Toby Hughes: Elegy

Record and Artist Details

Genre:

Chamber

Label: Champs Hill

Media Format: CD or Download

Media Runtime: 65

Mastering:

DDD

Catalogue Number: CHRCD162

CHRCD162. Toby Hughes: Elegy

Tracks:

Composition Artist Credit
Aria et Rondo Alfred Desenclos, Composer
Benjamin Powell, Piano
Toby Hughes, Double bass
Prelude and Scherzo Reinhold Glière, Composer
Benjamin Powell, Piano
Toby Hughes, Double bass
Intermezzo and Tarantelle Reinhold Glière, Composer
Benjamin Powell, Piano
Toby Hughes, Double bass
Deux Ekskize, Movement: Ekskize No 1 Richard Dubugnon, Composer
Benjamin Powell, Piano
Toby Hughes, Double bass
Sonata No. 2 Adolf Misek, Composer
Benjamin Powell, Piano
Toby Hughes, Double bass
Elégie No. 1 Giovanni Bottesini, Composer
Benjamin Powell, Piano
Toby Hughes, Double bass

Despite its title, Toby Hughes’s debut album is not so much a disc of elegies as an examination of the solo double bass’s expressive potential and an exploration of the 19th- and 20th-century chamber repertory written specifically for it. That Glière is the best-known composer here serves as a reminder of the instrument’s relative neglect away from its orchestral role and its associations with jazz. It’s also perhaps significant that Giovanni Bottesini (1821-89), famously, and Adolf Mišek (1875-1955) were bassists themselves, as is Richard Dubugnon (b1968): the works of all three can effectively be seen as attempts to expand their own repertory in the absence of major contributions by their contemporaries. Glière, in contrast, had the young Koussevitzky on hand for whom to compose his Four Pieces, written in two pairs as Op 9 (1902) and Op 32 (1908), while Alfred Desenclos’s Aria et rondo (1952), the only jazz-influenced work to be included, was originally intended as a test piece for Conservatoire students, though it is in some ways more substantial than that.

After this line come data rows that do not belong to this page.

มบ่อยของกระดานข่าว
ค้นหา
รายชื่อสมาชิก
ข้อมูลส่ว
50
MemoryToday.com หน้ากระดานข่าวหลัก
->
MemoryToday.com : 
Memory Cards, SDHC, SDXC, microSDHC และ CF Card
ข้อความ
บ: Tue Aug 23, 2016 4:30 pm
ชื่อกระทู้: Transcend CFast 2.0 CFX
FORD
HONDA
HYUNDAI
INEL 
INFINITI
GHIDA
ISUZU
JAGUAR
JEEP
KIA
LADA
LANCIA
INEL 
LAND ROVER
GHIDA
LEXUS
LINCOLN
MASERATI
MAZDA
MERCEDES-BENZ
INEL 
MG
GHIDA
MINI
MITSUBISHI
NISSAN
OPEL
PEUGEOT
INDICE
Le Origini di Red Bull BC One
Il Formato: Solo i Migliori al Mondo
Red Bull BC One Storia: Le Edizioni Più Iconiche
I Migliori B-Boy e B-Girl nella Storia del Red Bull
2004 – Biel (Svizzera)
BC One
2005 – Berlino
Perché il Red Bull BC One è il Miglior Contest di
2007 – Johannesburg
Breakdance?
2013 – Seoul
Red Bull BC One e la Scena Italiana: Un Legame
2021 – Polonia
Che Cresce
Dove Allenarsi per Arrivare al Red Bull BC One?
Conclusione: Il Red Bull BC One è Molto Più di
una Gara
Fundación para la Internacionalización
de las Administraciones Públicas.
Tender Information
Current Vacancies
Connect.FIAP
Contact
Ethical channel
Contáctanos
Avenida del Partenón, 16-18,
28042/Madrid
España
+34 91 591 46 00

Some of the music is frankly uneven, though Hughes and Benjamin Powell perform it all with considerable elegance, virtuosity and flair. Hughes’s tone is wonderfully warm, his phrasing immaculate, so long lines really breathe and sing. The expansive melody of Bottesini’s first Elegy sounds particularly beautiful, while Hughes’s dynamic subtlety speaks volumes in Dubugnon’s first Ekskize, with its fragmentary phrases over shivery, Impressionistic piano chords. Mišek’s big Sonata, the most substantial work here, very retro for its time (1911) and heavily indebted to Dvořák and Brahms, combines lyricism with drama, above all in its nobly assertive opening movement and the exhilarating Furiant that forms its scherzo.

Glière’s Four Pieces include a Scherzo and Tarantella that are real virtuoso showstoppers, while Desenclos’s Aria et rondo, strongly influenced by Ravel, is by turns soulfully nostalgic and extremely witty as its rondo theme morphs into a jazz riff, complete with walking bass and ritzy syncopations. Desenclos’s piano-writing goes way beyond that of the usual Conservatoire test piece, and Powell comes very much into his own here with playing of great exuberance and subtlety. He and Hughes have a fine partnership throughout, though, thinking as one and functioning as a single expressive unit. It’s a fine, engaging disc, and hugely enjoyable.